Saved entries
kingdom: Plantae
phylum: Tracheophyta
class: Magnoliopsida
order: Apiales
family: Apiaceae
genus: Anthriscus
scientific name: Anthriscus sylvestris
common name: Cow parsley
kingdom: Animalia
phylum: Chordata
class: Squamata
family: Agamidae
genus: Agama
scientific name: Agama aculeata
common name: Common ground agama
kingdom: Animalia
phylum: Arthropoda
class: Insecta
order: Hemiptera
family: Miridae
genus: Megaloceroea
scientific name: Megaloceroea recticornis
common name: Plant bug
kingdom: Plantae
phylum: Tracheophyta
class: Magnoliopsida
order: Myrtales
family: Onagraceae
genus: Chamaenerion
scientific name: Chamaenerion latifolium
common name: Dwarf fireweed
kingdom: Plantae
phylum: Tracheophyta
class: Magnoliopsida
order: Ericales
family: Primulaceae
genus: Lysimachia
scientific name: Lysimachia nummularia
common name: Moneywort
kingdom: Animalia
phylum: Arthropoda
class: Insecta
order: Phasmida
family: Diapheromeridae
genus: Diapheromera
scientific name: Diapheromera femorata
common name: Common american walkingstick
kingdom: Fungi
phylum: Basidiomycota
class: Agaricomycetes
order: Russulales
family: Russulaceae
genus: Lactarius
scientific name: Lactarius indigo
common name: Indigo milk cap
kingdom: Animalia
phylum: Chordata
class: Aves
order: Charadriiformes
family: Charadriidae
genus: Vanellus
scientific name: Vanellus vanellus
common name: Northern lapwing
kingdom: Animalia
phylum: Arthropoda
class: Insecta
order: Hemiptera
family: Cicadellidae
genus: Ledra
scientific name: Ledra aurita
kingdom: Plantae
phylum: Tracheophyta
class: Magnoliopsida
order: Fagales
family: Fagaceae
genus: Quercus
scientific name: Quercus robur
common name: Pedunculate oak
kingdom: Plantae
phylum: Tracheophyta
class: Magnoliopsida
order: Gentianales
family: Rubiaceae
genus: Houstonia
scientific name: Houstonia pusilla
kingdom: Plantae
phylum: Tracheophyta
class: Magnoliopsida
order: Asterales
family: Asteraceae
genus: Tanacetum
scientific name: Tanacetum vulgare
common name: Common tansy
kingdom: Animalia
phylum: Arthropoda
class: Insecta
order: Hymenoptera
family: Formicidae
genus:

| Written problem |
Put every line of the items above into a JSON list of strings, one string per line, and leave out any blank lines.

| Output of the task |
[
  "kingdom: Plantae",
  "phylum: Tracheophyta",
  "class: Magnoliopsida",
  "order: Apiales",
  "family: Apiaceae",
  "genus: Anthriscus",
  "scientific name: Anthriscus sylvestris",
  "common name: Cow parsley",
  "kingdom: Animalia",
  "phylum: Chordata",
  "class: Squamata",
  "family: Agamidae",
  "genus: Agama",
  "scientific name: Agama aculeata",
  "common name: Common ground agama",
  "kingdom: Animalia",
  "phylum: Arthropoda",
  "class: Insecta",
  "order: Hemiptera",
  "family: Miridae",
  "genus: Megaloceroea",
  "scientific name: Megaloceroea recticornis",
  "common name: Plant bug",
  "kingdom: Plantae",
  "phylum: Tracheophyta",
  "class: Magnoliopsida",
  "order: Myrtales",
  "family: Onagraceae",
  "genus: Chamaenerion",
  "scientific name: Chamaenerion latifolium",
  "common name: Dwarf fireweed",
  "kingdom: Plantae",
  "phylum: Tracheophyta",
  "class: Magnoliopsida",
  "order: Ericales",
  "family: Primulaceae",
  "genus: Lysimachia",
  "scientific name: Lysimachia nummularia",
  "common name: Moneywort",
  "kingdom: Animalia",
  "phylum: Arthropoda",
  "class: Insecta",
  "order: Phasmida",
  "family: Diapheromeridae",
  "genus: Diapheromera",
  "scientific name: Diapheromera femorata",
  "common name: Common american walkingstick",
  "kingdom: Fungi",
  "phylum: Basidiomycota",
  "class: Agaricomycetes",
  "order: Russulales",
  "family: Russulaceae",
  "genus: Lactarius",
  "scientific name: Lactarius indigo",
  "common name: Indigo milk cap",
  "kingdom: Animalia",
  "phylum: Chordata",
  "class: Aves",
  "order: Charadriiformes",
  "family: Charadriidae",
  "genus: Vanellus",
  "scientific name: Vanellus vanellus",
  "common name: Northern lapwing",
  "kingdom: Animalia",
  "phylum: Arthropoda",
  "class: Insecta",
  "order: Hemiptera",
  "family: Cicadellidae",
  "genus: Ledra",
  "scientific name: Ledra aurita",
  "kingdom: Plantae",
  "phylum: Tracheophyta",
  "class: Magnoliopsida",
  "order: Fagales",
  "family: Fagaceae",
  "genus: Quercus",
  "scientific name: Quercus robur",
  "common name: Pedunculate oak",
  "kingdom: Plantae",
  "phylum: Tracheophyta",
  "class: Magnoliopsida",
  "order: Gentianales",
  "family: Rubiaceae",
  "genus: Houstonia",
  "scientific name: Houstonia pusilla",
  "kingdom: Plantae",
  "phylum: Tracheophyta",
  "class: Magnoliopsida",
  "order: Asterales",
  "family: Asteraceae",
  "genus: Tanacetum",
  "scientific name: Tanacetum vulgare",
  "common name: Common tansy",
  "kingdom: Animalia",
  "phylum: Arthropoda",
  "class: Insecta",
  "order: Hymenoptera",
  "family: Formicidae",
  "genus:"
]